PHOENIX — Arizona hasn't produced many competitive elections lately, but it retains a knack for crystallizing the most volatile fault lines in American politics.
In 2010, Republican Gov. Jan Brewer's signing of the stringent anti-immigration measure known as SB 1070 dramatized the colliding worldviews of a Democratic coalition centered on younger minorities and a GOP coalition revolving around older whites — what I've called the clash between the brown and the gray.
Now the firestorm over SB 1062, the legislation that would have made it easier to deny service to gays, has highlighted the strain within the Republican coalition between managers and populists: economically focused business interests, and religious conservatives and tea-party activists most energized by social issues and immigration.

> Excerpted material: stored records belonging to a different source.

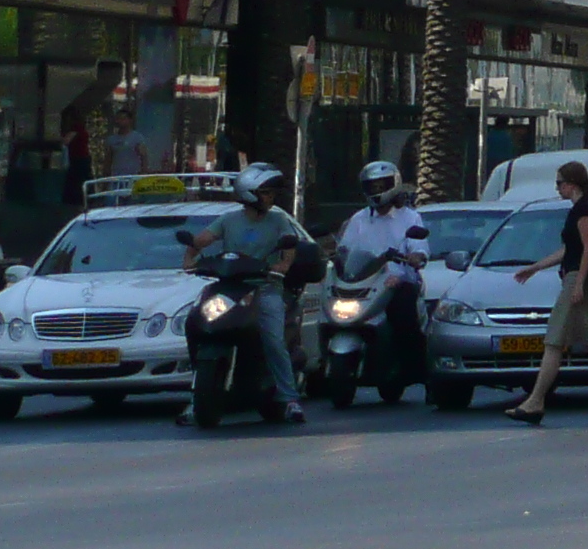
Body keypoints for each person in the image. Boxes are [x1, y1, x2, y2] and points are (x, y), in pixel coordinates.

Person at [503, 161, 588, 426]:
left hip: (577, 280)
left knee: (553, 342)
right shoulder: (577, 210)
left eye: (559, 182)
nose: (557, 187)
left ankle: (535, 402)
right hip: (577, 278)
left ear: (571, 184)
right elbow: (569, 250)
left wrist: (577, 284)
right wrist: (536, 267)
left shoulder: (584, 211)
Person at [179, 164, 310, 423]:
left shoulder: (279, 220)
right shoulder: (229, 220)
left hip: (264, 288)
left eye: (272, 193)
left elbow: (289, 247)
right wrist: (190, 258)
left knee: (273, 339)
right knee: (195, 324)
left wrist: (282, 266)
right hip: (229, 289)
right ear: (249, 194)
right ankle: (195, 401)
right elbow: (201, 240)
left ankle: (289, 399)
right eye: (266, 193)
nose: (271, 198)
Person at [335, 161, 430, 380]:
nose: (377, 191)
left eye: (381, 185)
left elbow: (420, 249)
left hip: (398, 282)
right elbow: (344, 248)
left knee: (404, 316)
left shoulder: (410, 217)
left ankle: (417, 372)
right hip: (365, 282)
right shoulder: (358, 219)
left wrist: (416, 257)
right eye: (372, 186)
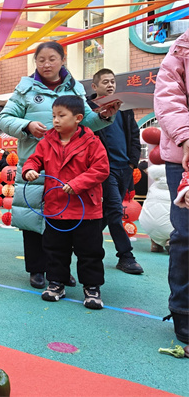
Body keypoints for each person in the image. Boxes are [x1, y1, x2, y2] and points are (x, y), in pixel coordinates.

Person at [0, 41, 117, 289]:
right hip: (34, 162)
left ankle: (59, 270)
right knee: (32, 217)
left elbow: (86, 121)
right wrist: (26, 126)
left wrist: (104, 116)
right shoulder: (25, 88)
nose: (46, 64)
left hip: (68, 166)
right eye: (41, 60)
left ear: (63, 60)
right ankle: (36, 269)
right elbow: (4, 118)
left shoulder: (75, 88)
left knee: (65, 221)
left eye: (52, 59)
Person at [23, 95, 110, 309]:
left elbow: (101, 169)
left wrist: (77, 183)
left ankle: (92, 287)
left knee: (89, 251)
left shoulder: (92, 141)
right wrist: (30, 169)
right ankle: (56, 283)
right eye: (54, 115)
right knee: (54, 248)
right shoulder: (47, 141)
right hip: (56, 207)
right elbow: (34, 159)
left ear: (78, 118)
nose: (56, 120)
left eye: (61, 116)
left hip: (86, 209)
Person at [87, 69, 143, 274]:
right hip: (104, 169)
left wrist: (132, 164)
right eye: (105, 82)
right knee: (115, 210)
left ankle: (83, 242)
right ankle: (126, 256)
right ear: (95, 86)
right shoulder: (89, 110)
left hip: (124, 168)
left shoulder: (124, 107)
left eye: (112, 81)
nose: (110, 85)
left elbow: (134, 135)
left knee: (107, 212)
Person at [153, 28, 189, 344]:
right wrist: (185, 135)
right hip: (184, 155)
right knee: (187, 234)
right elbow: (168, 95)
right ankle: (183, 312)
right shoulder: (183, 47)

Since the GOP took unified control of the governorship and both legislative chambers in 2009, the party's populist wing has moved forcefully, if often haphazardly. Arizona's social conservatives have passed a law banning abortion after 20 weeks (later blocked by the courts); the 2010 "show your papers" law aimed at identifying and detaining illegal immigrants (also mostly overturned); stringent new voting restrictions (which the Legislature recently repealed amid public pressure); and the law Brewer vetoed last month that would have expanded legal protection for business owners who denied services to gays or others on religious grounds. Days after Brewer's veto, state House Republicans defiantly voted to authorize surprise inspections at abortion clinics.